# COLLECTED MATERIAL
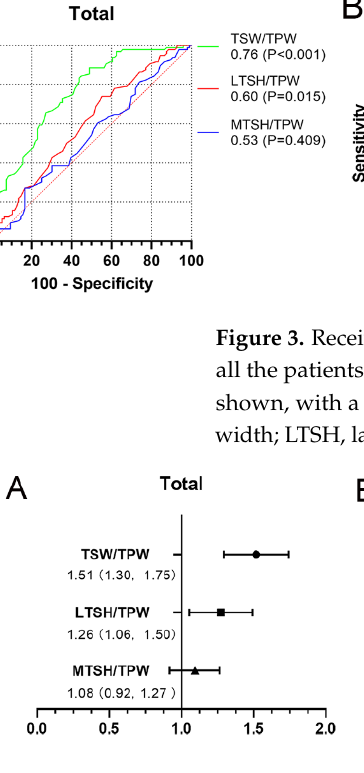
Figure 4. The specific relationships between tibial spine morphologies and ACL injury in all the patients together ( A ), in males ( B ), and in females ( C ), showing the odds ratio and a 95% confidence interval. TSW, tibial spine width; LTSH, lateral tibial spine height; MTSH, medial tibial spine height; TPW, tibial plateau width.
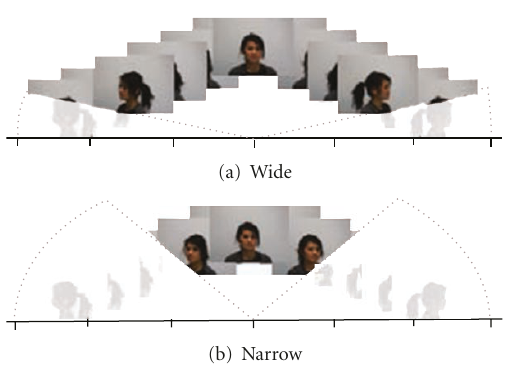
Figure 9: Angular range.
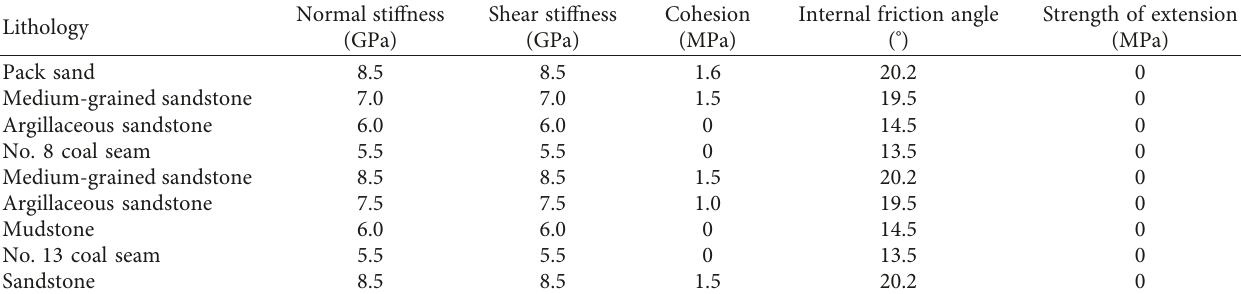
Table 3: The mechanical parameters of the contact surface of coal and rock.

# ASSIGNMENT
Scan the material above and determine how many lines include the word "Figure"; report only the number.

# YOUR SOLUTION
2